Question

The equations of two regression lines are \(10x-4y=80\) and \(10y-9x=-40\). Find (a) \(\bar{x}\) and \(\bar{y}\) (b) \(b_{yx}\) and \(b_{xy}\) (c) \(r\) (d) If Var(Y) = 36, obtain var (X).

Hint:

When identifying regression lines, calculate both possibilities for \(b_{yx}\) and \(b_{xy}\). The correct assignment is the one where their product is less than or equal to 1.

Answer 1

(a) Find \(\bar{x}\) and \(\bar{y}\):
The two regression lines intersect at the point of means \((\bar{x}, \bar{y})\). We solve the two equations simultaneously.
1) \(10x - 4y = 80 \implies 5x - 2y = 40\)
2) \(10y - 9x = -40 \implies -9x + 10y = -40\)
Multiply equation (1) by 5: \(25x - 10y = 200\).
Add this to equation (2): \[ (25x - 10y) + (-9x + 10y) = 200 - 40 \] \[ 16x = 160 \implies \bar{x} = 10 \] Substitute \(\bar{x}=10\) into \(5x - 2y = 40\): \[ 5(10) - 2y = 40 \implies 50 - 2y = 40 \implies 2y = 10 \implies \bar{y} = 5 \] So, \(\bar{x} = 10\) and \(\bar{y} = 5\). (b) Find \(b_{yx}\) and \(b_{xy}\):
Assume the first line is Y on X: \(10x - 80 = 4y \implies y = \frac{10}{4}x - 20\).
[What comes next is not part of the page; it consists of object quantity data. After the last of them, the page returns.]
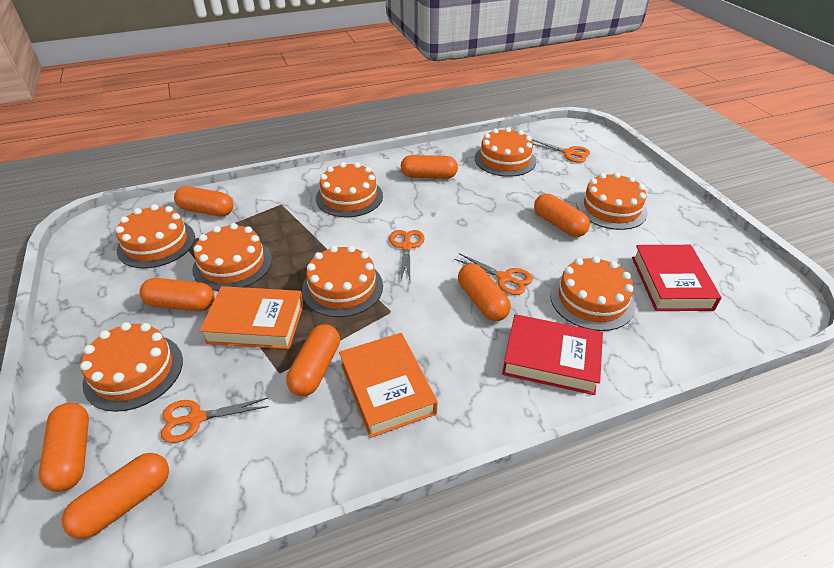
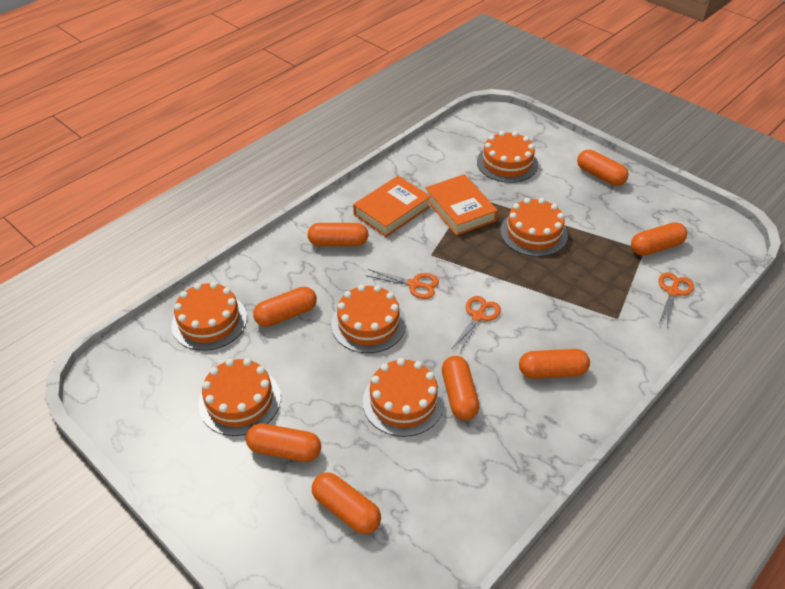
orange cake: [80,322,183,412] [115,204,195,268] [192,223,272,291] [302,245,383,317] [316,162,383,217] [475,127,536,177] [550,256,635,331] [577,172,648,230] = 8 -> [171,282,247,351] [198,358,281,436] [331,285,406,353] [363,358,444,437] [477,131,538,183] [500,198,568,257] = 6
orange scissors: [161,398,269,443] [389,230,425,280] [454,253,533,295] [532,139,590,163] = 4 -> [365,269,439,299] [451,296,501,354] [658,272,694,327] = 3
red book: [502,314,603,395] [632,245,721,311] = 2 -> none = 0

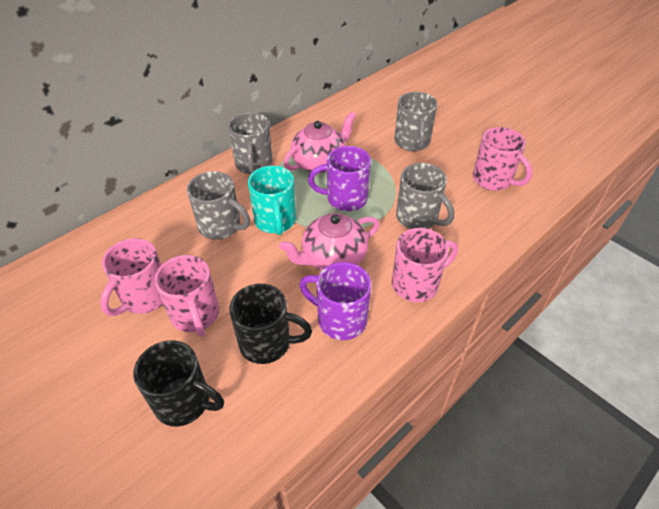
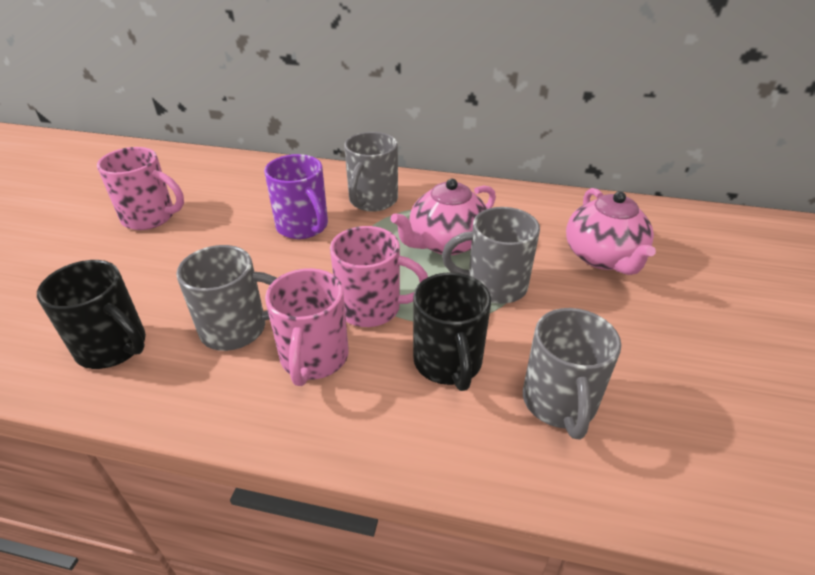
pink mug: [100,238,163,316] [154,255,219,337] [392,228,458,302] [473,127,532,191] = 4 -> [97,147,184,230] [265,268,349,386] [330,226,428,327] = 3
purple mug: [299,262,371,340] [308,146,371,211] = 2 -> [264,154,328,239] = 1
turquoise mug: [248,166,296,235] = 1 -> none = 0

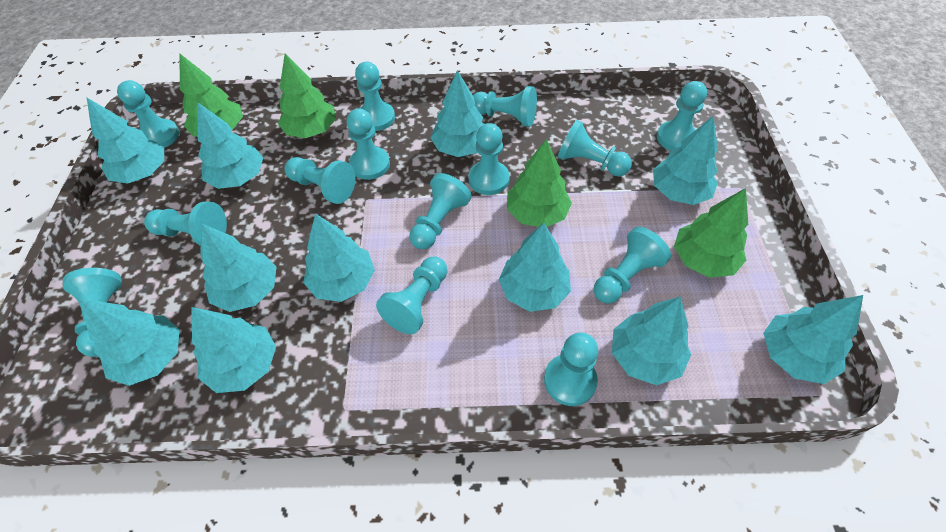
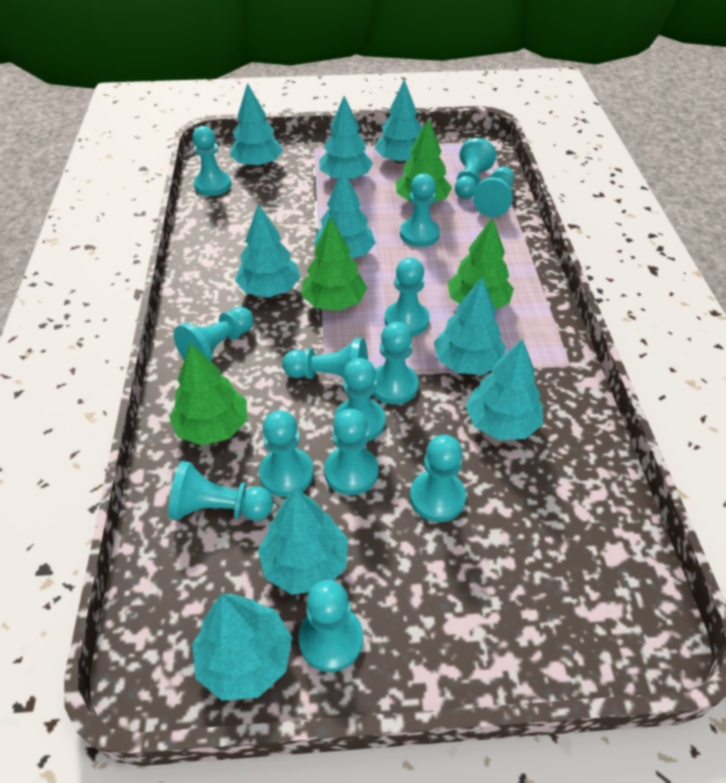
turquoise tree: [80,299,180,386] [87,98,164,184] [192,307,276,393] [197,102,263,189] [200,223,276,312] [303,213,375,302] [430,70,484,157] [499,223,571,312] [612,296,691,385] [653,116,718,205] [763,295,863,384] = 11 -> [192,594,292,701] [230,83,283,168] [235,204,301,297] [258,488,348,595] [314,170,376,258] [319,96,373,180] [375,79,422,164] [434,277,506,375] [466,339,543,440] = 9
So, \(b_{yx} = \frac{10}{4} = 2.5\).
Assume the second line is X on Y: \(10y + 40 = 9x \implies x = \frac{10}{9}y + \frac{40}{9}\). So, \(b_{xy} = \frac{10}{9}\).
Let's check the condition \(|r| \leq 1\), which means \(b_{yx} \cdot b_{xy} \leq 1\).
\( 2.5 \times \frac{10}{9} = \frac{25}{9} \approx 2.78 \).
This is greater than 1, so our assumption is wrong.
Let's switch the assumptions.
Line of Y on X: \(10y - 9x = -40 \implies 10y = 9x - 40 \implies y = \frac{9}{10}x - 4\). So, \(b_{yx} = \frac{9}{10} = 0.9\).
Line of X on Y: \(10x - 4y = 80 \implies 10x = 4y + 80 \implies x = \frac{4}{10}y + 8\). So, \(b_{xy} = \frac{4}{10} = 0.4\).
Check: \(b_{yx} \cdot b_{xy} = 0.9 \times 0.4 = 0.36\). This is \(\leq 1\), so the assumption is correct.
\(b_{yx} = 0.9\) and \(b_{xy} = 0.4\).
(c) Find \(r\):
The correlation coefficient \(r\) is the geometric mean of the regression coefficients. \[ r = \sqrt{b_{yx} \cdot b_{xy}} = \sqrt{0.36} = 0.6 \] Since both \(b_{yx}\) and \(b_{xy}\) are positive, \(r\) is also positive. So, \(r = 0.6\).
(d) Find Var(X):
We know that \(b_{yx} = r \frac{\sigma_y}{\sigma_x}\). The variance is the square of the standard deviation (\(\sigma^2\)). \[ b_{yx}^2 = r^2 \frac{\sigma_y^2}{\sigma_x^2} = r^2 \frac{\text{Var}(Y)}{\text{Var}(X)} \] \[ 0.9^2 = (0.6)^2 \frac{36}{\text{Var}(X)} \] \[ 0.81 = 0.36 \frac{36}{\text{Var}(X)} \] \[ \text{Var}(X) = \frac{0.36 \times 36}{0.81} = \frac{12.96}{0.81} = 16 \] The variance of X is 16.